▶ [Task requirements]: Give every line of text from the records as a numbered list, leaving out any blank lines.

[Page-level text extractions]
↓↓↓
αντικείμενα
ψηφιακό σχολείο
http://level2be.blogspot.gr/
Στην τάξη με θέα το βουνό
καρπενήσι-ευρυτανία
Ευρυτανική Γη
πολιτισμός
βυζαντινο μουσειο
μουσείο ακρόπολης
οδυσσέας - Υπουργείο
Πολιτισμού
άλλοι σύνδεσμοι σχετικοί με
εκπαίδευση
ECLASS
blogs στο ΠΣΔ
↑↑↑
▶ [Answer to the problem]:
1. αντικείμενα
2. ψηφιακό σχολείο
3. http://level2be.blogspot.gr/
4. Στην τάξη με θέα το βουνό
5. καρπενήσι-ευρυτανία
6. Ευρυτανική Γη
7. πολιτισμός
8. βυζαντινο μουσειο
9. μουσείο ακρόπολης
10. οδυσσέας - Υπουργείο
11. Πολιτισμού
12. άλλοι σύνδεσμοι σχετικοί με
13. εκπαίδευση
14. ECLASS
15. blogs στο ΠΣΔ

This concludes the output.